Posted On September 15, 2020 | 10:25 am | by Flora Lindsay-Herrera | Permalink

By Flora Lindsay-Herrera

Dumbarton Oaks has recently acquired two works that provide insight into Nahua knowledge traditions and religious and language practices. 

Fray Alonso de Molina’s Confessionario mayor, en la lengua mexicana y castellana contains important descriptions of the Nahua language and native religious traditions. Molina was brought from Spain to Mexico as a child just after Hernán Cortés’s conquest of the Aztec capital in 1521. In Mexico, Molina gained fluency in Nahuatl and served as a translator and instructor for members of the Franciscan order; he joined the order himself and was ordained in the 1530s. Molina is perhaps best known for compiling the Vocabulario en lengua castellana y mexicana (1555), which is the first known dictionary published in the Americas. Molina first published the Confessionario in 1565 to serve as a manual for imparting the sacrament of confession to Nahua-speaking communities of New Spain. A later edition, this fine 1578 copy comes bound with Molina’s Confessionario breve, en la lengua mexicana y castellana (1577). It is a significant addition to other Dumbarton Oaks holdings in early colonial-era manuals and grammars, including part two of a 1571 edition of Molina’s Vocabulario and Fray Juan Bautista’s 1599 Confessionario en lengua mexicana y castellana.

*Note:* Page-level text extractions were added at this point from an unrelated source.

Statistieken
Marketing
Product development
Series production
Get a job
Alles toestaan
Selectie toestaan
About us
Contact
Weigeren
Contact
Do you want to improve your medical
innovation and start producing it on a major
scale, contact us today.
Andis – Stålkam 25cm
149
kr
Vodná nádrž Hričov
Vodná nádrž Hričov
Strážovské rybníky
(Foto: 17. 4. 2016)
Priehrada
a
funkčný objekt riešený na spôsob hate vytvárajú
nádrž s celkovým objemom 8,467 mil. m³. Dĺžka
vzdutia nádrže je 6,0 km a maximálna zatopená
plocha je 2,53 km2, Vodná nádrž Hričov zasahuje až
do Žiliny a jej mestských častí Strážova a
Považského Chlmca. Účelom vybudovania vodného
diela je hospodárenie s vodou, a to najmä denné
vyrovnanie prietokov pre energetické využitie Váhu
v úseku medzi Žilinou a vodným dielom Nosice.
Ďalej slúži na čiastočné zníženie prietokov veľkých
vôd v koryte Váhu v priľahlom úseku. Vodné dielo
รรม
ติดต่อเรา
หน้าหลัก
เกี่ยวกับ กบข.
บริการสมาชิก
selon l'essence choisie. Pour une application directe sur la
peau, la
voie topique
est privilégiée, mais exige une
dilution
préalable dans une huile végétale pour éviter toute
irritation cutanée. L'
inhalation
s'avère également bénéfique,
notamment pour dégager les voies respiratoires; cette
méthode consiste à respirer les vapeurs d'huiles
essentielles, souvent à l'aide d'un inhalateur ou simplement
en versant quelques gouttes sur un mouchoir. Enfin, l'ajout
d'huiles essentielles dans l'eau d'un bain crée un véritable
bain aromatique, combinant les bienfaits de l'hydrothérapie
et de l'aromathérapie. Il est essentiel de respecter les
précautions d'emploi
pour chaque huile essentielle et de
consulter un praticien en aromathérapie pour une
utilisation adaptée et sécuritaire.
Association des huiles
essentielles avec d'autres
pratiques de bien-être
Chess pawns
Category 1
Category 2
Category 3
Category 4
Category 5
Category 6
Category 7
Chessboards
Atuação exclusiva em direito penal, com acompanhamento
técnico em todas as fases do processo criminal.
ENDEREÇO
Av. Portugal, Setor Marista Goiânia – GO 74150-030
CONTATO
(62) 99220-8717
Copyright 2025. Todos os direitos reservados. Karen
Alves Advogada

In 1570, Philip II of Spain appointed his court physician, Francisco Hernández, to travel to Mexico to study the natural history of the New World, with a focus on the medical applications of its as-yet-unknown plants. Dumbarton Oaks has acquired a rare 1628 edition of the resulting work, Rerum medicarum Novae Hispaniae thesaurus, seu, Plantarum animalium mineralium Mexicanorum historia. The core of this work is Hernández’s original research, which was subsequently reordered by Nardo Antonio Recchi and prepared for printing by Federico Cesi, the head of the Accademia dei Lincei, who also commissioned commentaries by Johannes Faber, Fabio Colonna, and Joannes Terentius. Cesi died in 1628, and only a few copies of the 1628 edition are thought to exist. An important early natural history of Mexico, this volume contains particularly valuable botanical information as well as zoological observations. It also includes numerous Nahuatl terms, which give insight into how plants were ordered and categorized in Pre-Columbian times and therefore is a valuable contribution to our collection of texts on the knowledge and language practices of the original inhabitants of Mexico.

  

Flora Lindsay-Herrera is Pre-Columbian Studies librarian.